▶ **PROVIDED DATA**
★ ★ ★ ★

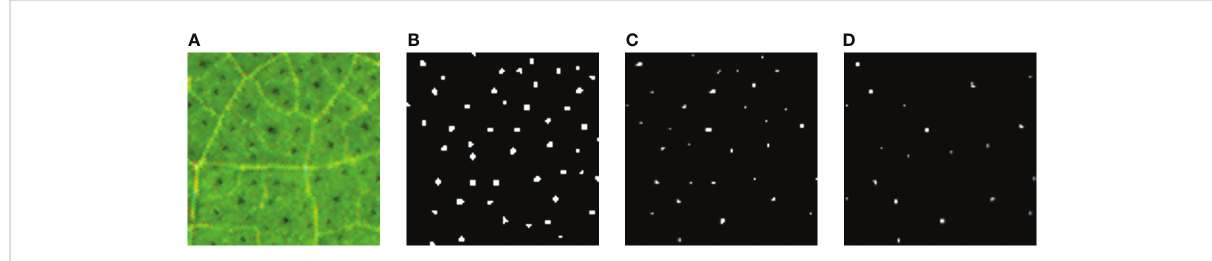
FIGURE 8 Comparison of segmentation results of the three models. (A) Original image; (B) The segmentation result of Ipp Net; (C) The segmentation result of U-Net; (D) The segmentation result of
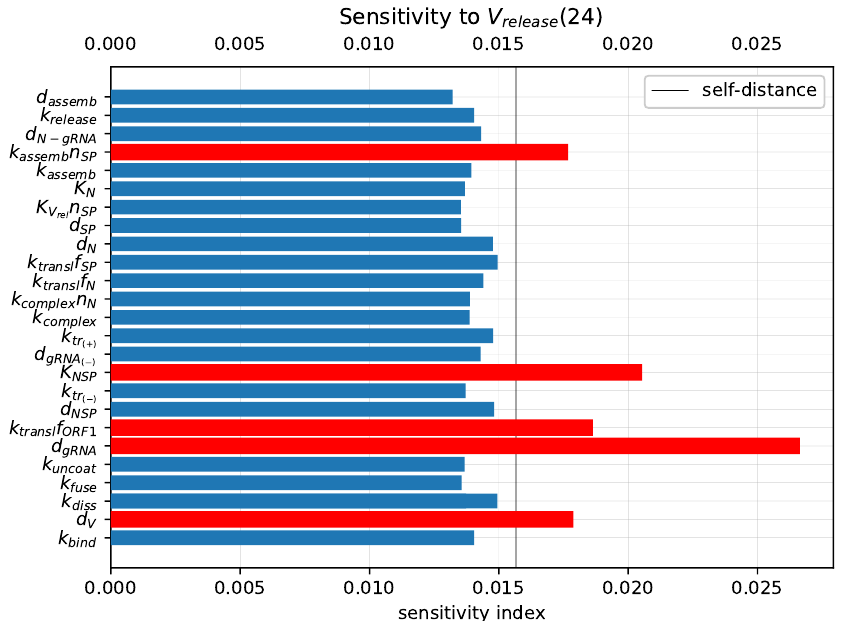
Figure 8. Local sensitivity indices for the number of released virions at 24 h computed with the stochastic model. The significant indices with greater values than the self-distance for the sets with baseline model parameters are marked by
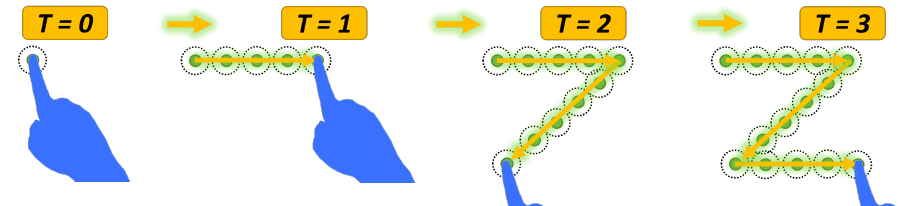
Figure 3. The proposed framework allows recording gestures by storing the spatial path of the desired hand joints as 3D points and represents them as spheres. To help the user redo the desired gesture, a visual path is shown (can be customized or disabled), which the hand joints should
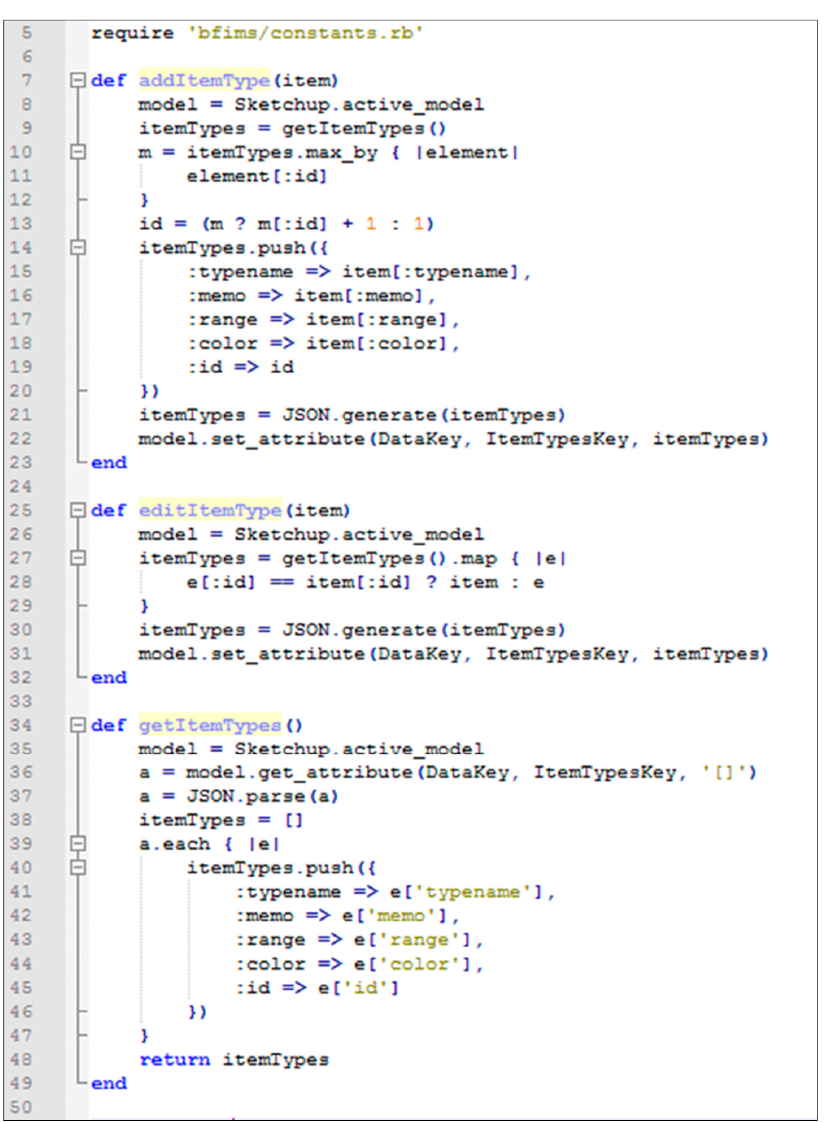
Figure 5. System code: data input.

★ ★ ★ ★

▶ **EXERCISE GOAL**
Return only the lines from the start of the data through the line that contains "Figure 8. Local", please, copying them exactly and omitting all pictures.

▶ **TASK RESPONSE**
FIGURE 8 Comparison of segmentation results of the three models. (A) Original image; (B) The segmentation result of Ipp Net; (C) The segmentation result of U-Net; (D) The segmentation result of
Figure 8. Local sensitivity indices for the number of released virions at 24 h computed with the stochastic model. The significant indices with greater values than the self-distance for the sets with baseline model parameters are marked by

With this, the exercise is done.